23:29:54 <pabs> not yet, but I did just wake up :)
23:30:46 <pabs> nothing on https://planet.mozilla.org/
23:31:22 <pabs> nothing on https://blog.thunderbird.net/ either
23:31:32 <JAA> Ah yes, time zones. :-)
23:31:35 <pabs> maybe it is only ex-Mozilla projects moving?

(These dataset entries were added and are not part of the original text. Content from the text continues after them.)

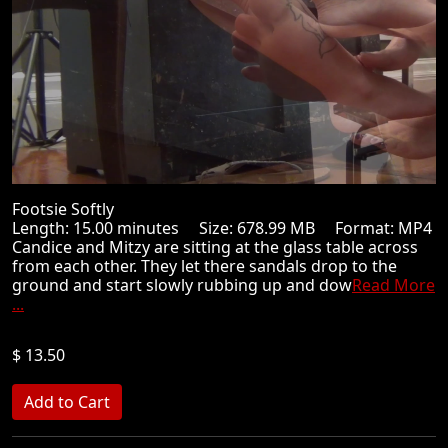
Footsie Softly
Length: 15.00 minutes Size: 678.99 MB Format: MP4
Candice and Mitzy are sitting at the glass table across
from each other. They let there sandals drop to the
ground and start slowly rubbing up and dow
Read More
...
$ 13.50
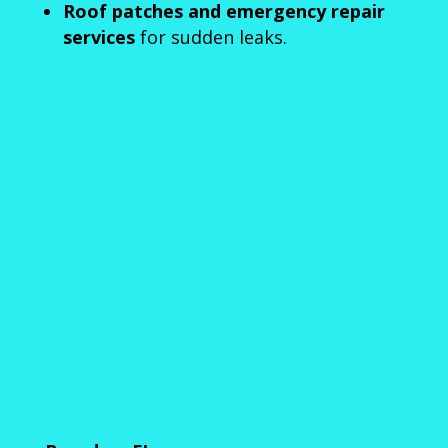
Roof patches and emergency repair
services
for sudden leaks.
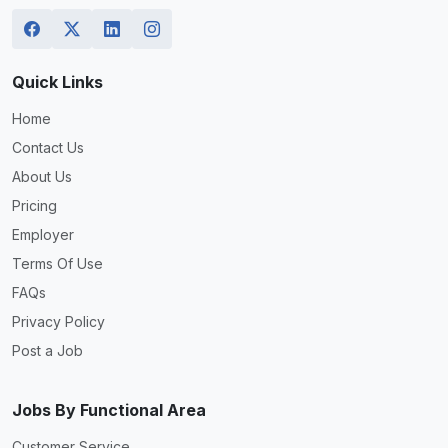
Quick Links
Home
Contact Us
About Us
Pricing
Employer
Terms Of Use
FAQs
Privacy Policy
Post a Job
Jobs By Functional Area
Customer Service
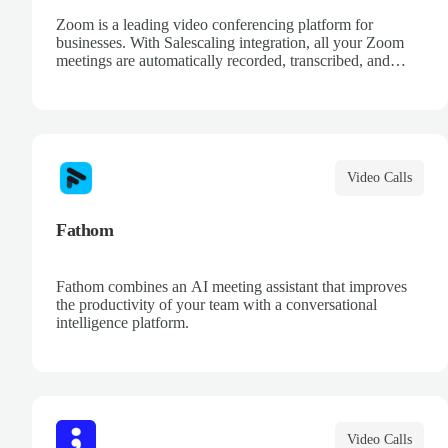
Zoom is a leading video conferencing platform for
businesses. With Salescaling integration, all your Zoom
meetings are automatically recorded, transcribed, and
analyzed. Extract key insights, track action items, and
improve your sales conversations with AI-powered
meeting intelligence.
Video Calls
Fathom
Fathom combines an AI meeting assistant that improves
the productivity of your team with a conversational
intelligence platform.
Video Calls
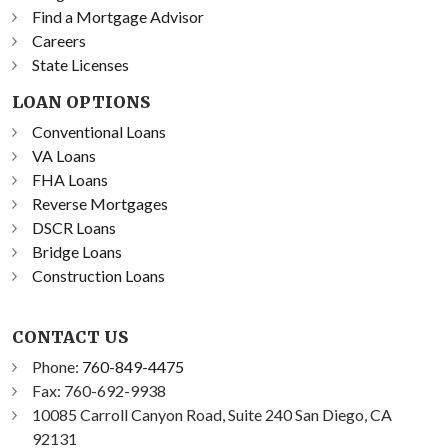
Find a Mortgage Advisor
Careers
State Licenses
LOAN OPTIONS
Conventional Loans
VA Loans
FHA Loans
Reverse Mortgages
DSCR Loans
Bridge Loans
Construction Loans
CONTACT US
Phone:
760-849-4475
Fax: 760-692-9938
10085 Carroll Canyon Road, Suite 240 San Diego, CA
92131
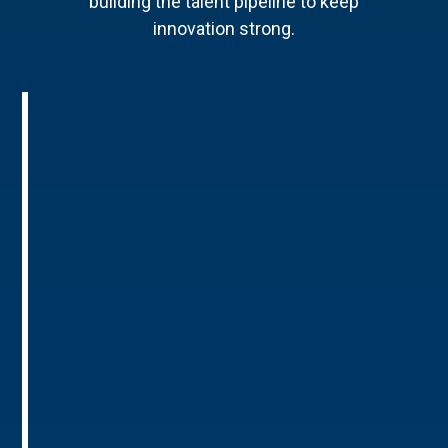
building the talent pipeline to keep
innovation strong.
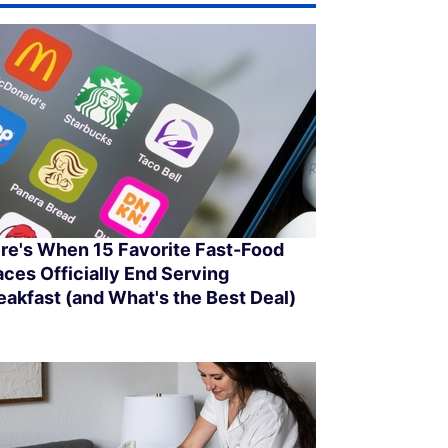
re's When 15 Favorite Fast-Food
aces Officially End Serving
eakfast (and What's the Best Deal)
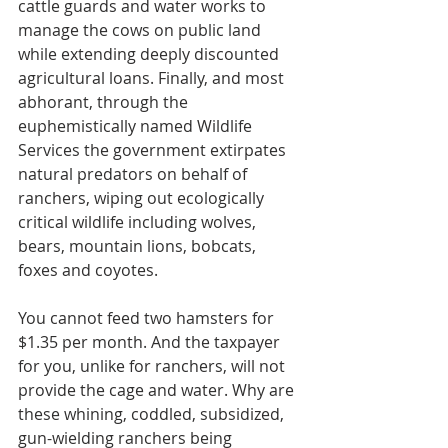
cattle guards and water works to 
manage the cows on public land 
while extending deeply discounted 
agricultural loans. Finally, and most 
abhorant, through the 
euphemistically named Wildlife 
Services the government extirpates 
natural predators on behalf of 
ranchers, wiping out ecologically 
critical wildlife including wolves, 
bears, mountain lions, bobcats, 
foxes and coyotes.
You cannot feed two hamsters for 
$1.35 per month. And the taxpayer 
for you, unlike for ranchers, will not 
provide the cage and water. Why are 
these whining, coddled, subsidized, 
gun-wielding ranchers being 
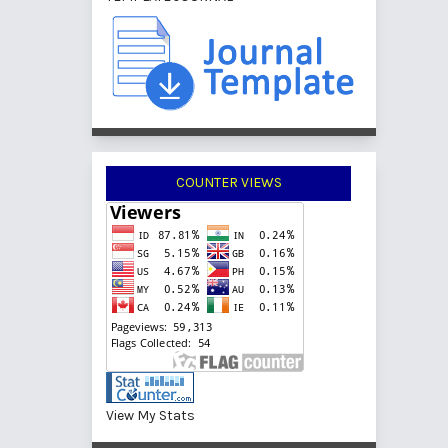
COUNTER VIEWS
View My Stats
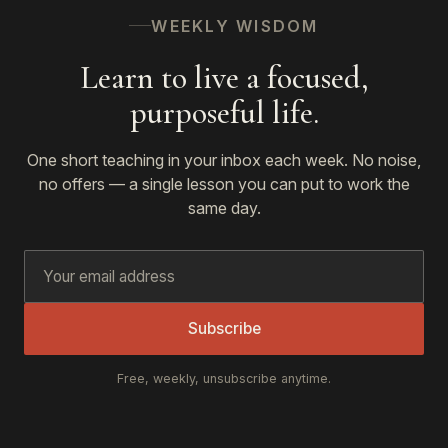
WEEKLY WISDOM
Learn to live a focused,
purposeful life.
One short teaching in your inbox each week. No noise,
no offers — a single lesson you can put to work the
same day.
Subscribe
Free, weekly, unsubscribe anytime.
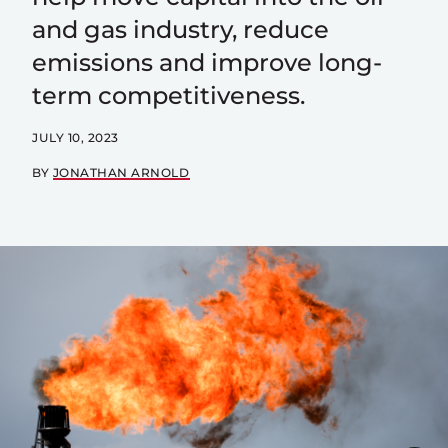
and gas industry, reduce
emissions and improve long-
term competitiveness.
JULY 10, 2023
BY
JONATHAN ARNOLD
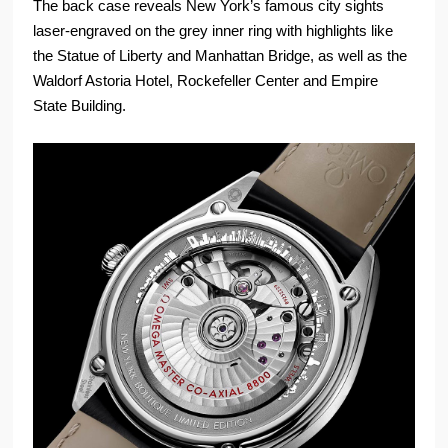
The back case reveals New York’s famous city sights
laser-engraved on the grey inner ring with highlights like
the Statue of Liberty and Manhattan Bridge, as well as the
Waldorf Astoria Hotel, Rockefeller Center and Empire
State Building.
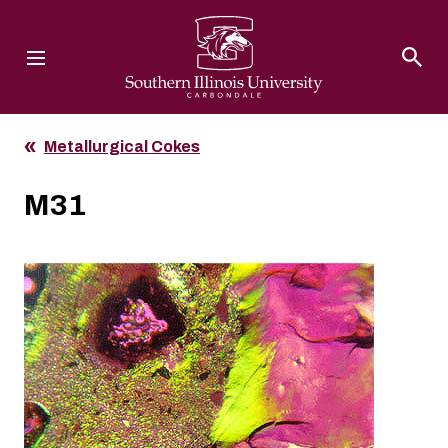
Southern Illinois University
Metallurgical Cokes
M31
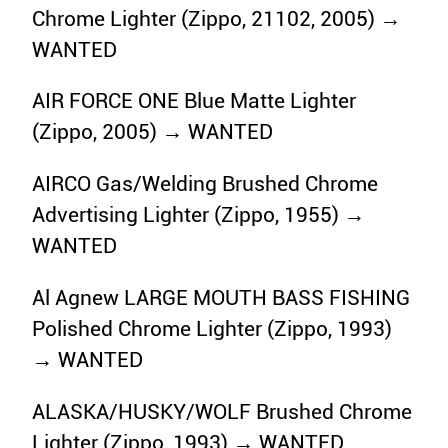
Chrome Lighter (Zippo, 21102, 2005) →
WANTED
AIR FORCE ONE Blue Matte Lighter
(Zippo, 2005) → WANTED
AIRCO Gas/Welding Brushed Chrome
Advertising Lighter (Zippo, 1955) →
WANTED
Al Agnew LARGE MOUTH BASS FISHING
Polished Chrome Lighter (Zippo, 1993)
→ WANTED
ALASKA/HUSKY/WOLF Brushed Chrome
Lighter (Zippo, 1993) → WANTED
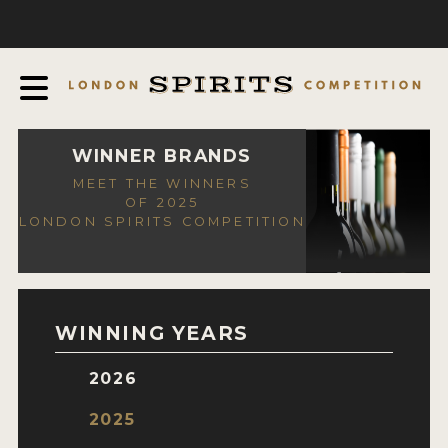
COMPETITION
ABOUT
JUDGING PROCESS
AWARDS
WINNER BRANDS
MEET THE WINNERS
EXPERTS AND AMBASSADORS
OF 2025
LONDON SPIRITS COMPETITION
IN THE PRESS
SPONSORSHIPS
FAQ
WINNING YEARS
CONTACT
2026
ENTRY INFO
2025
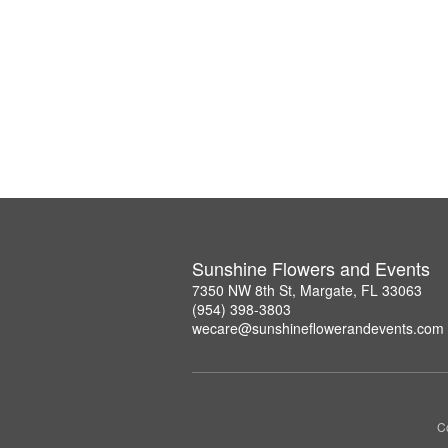
Sunshine Flowers and Events
7350 NW 8th St, Margate, FL 33063
(954) 398-3803
wecare@sunshineflowerandevents.com
Co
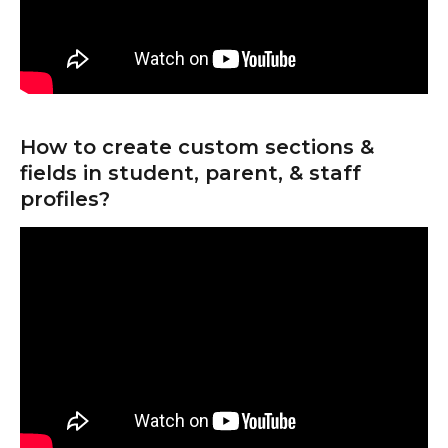
How to create custom sections & 
fields in student, parent, & staff 
profiles?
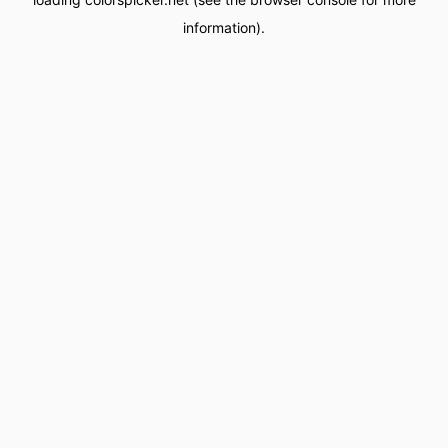
information).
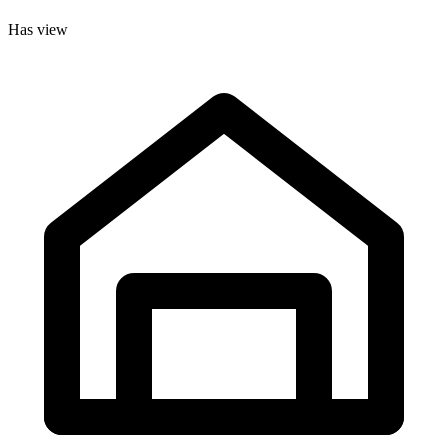
Has view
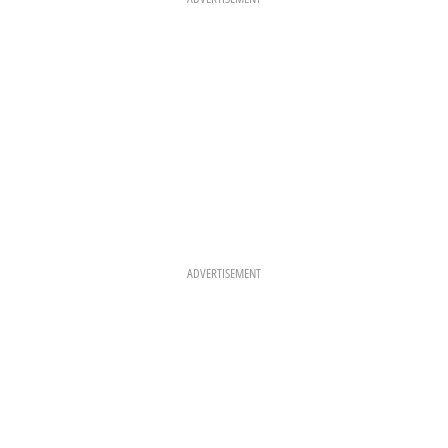
M
T
ADVERTISEMENT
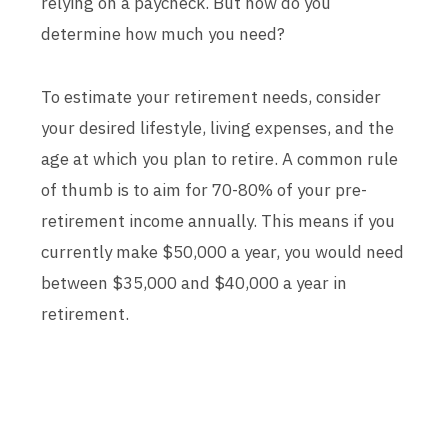
relying on a paycheck. But how do you
determine how much you need?
To estimate your retirement needs, consider
your desired lifestyle, living expenses, and the
age at which you plan to retire. A common rule
of thumb is to aim for 70-80% of your pre-
retirement income annually. This means if you
currently make $50,000 a year, you would need
between $35,000 and $40,000 a year in
retirement.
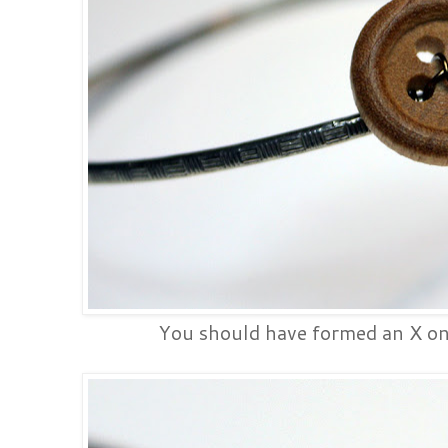
You should have formed an X on a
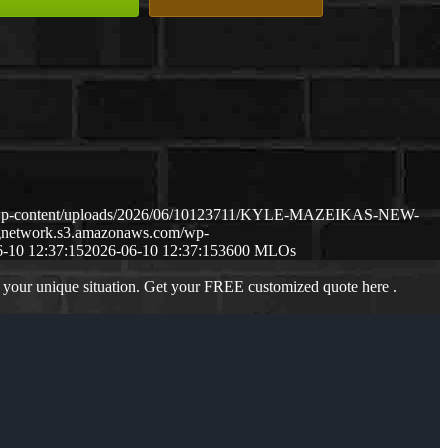
m/wp-content/uploads/2026/06/10123711/KYLE-MAZEIKAS-NEW-
ngnetwork.s3.amazonaws.com/wp-
-10 12:37:15
2026-06-10 12:37:15
3600 MLOs
 your unique situation. Get your FREE customized quote here .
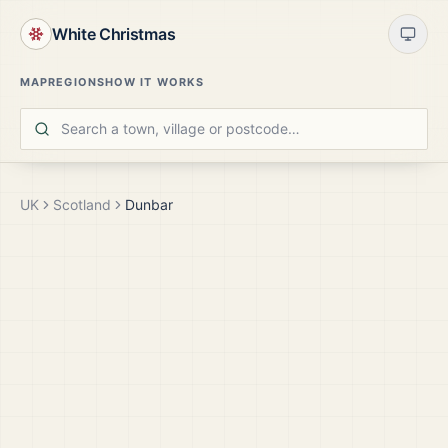
White Christmas
MAP
REGIONS
HOW IT WORKS
UK
Scotland
Dunbar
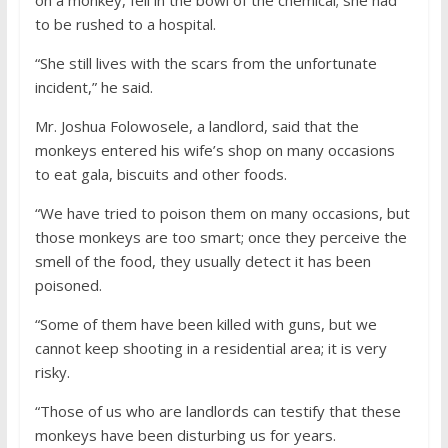
to be rushed to a hospital.
“She still lives with the scars from the unfortunate
incident,” he said.
Mr. Joshua Folowosele, a landlord, said that the
monkeys entered his wife’s shop on many occasions
to eat gala, biscuits and other foods.
“We have tried to poison them on many occasions, but
those monkeys are too smart; once they perceive the
smell of the food, they usually detect it has been
poisoned.
“Some of them have been killed with guns, but we
cannot keep shooting in a residential area; it is very
risky.
“Those of us who are landlords can testify that these
monkeys have been disturbing us for years.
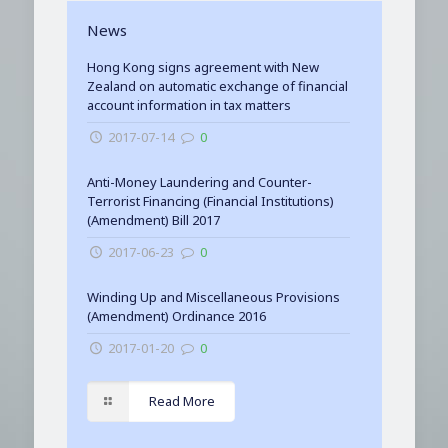
News
Hong Kong signs agreement with New
Zealand on automatic exchange of financial
account information in tax matters
2017-07-14
0
Anti-Money Laundering and Counter-
Terrorist Financing (Financial Institutions)
(Amendment) Bill 2017
2017-06-23
0
Winding Up and Miscellaneous Provisions
(Amendment) Ordinance 2016
2017-01-20
0
Read More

23:49:23 <thuban> repeating some requests related to old.dlib.me here, since they got lost in #archivebot:
23:49:33 <thuban> https://transfer.archivete.am/AGArb/www.old.dlib.me-document-viewers-nom - yet another slightly different viewer url
23:49:45 <thuban> https://transfer.archivete.am/ej3GO/www.old.dlib.me-item-pdfs - a small number of items available as pdf rather than through the document viewer
23:50:04 <thuban> https://transfer.archivete.am/y7EDo/www.old.dlib.me-item-info-byname - item info pages, as linked from the library index (extracted from post xhr--not that we can duplicate that, but it's what external links are likely to be). media items like photos and videos are included in page assets
23:50:19 <thuban> https://transfer.archivete.am/157ht6/www.old.dlib.me-item-info-byid - item info pages, by document id (this is the only way to see metadata for some items, mostly newspapers)
23:50:39 <thuban> i believe that's everything that will actually work
23:56:23 <JAA> I'll run them shortly.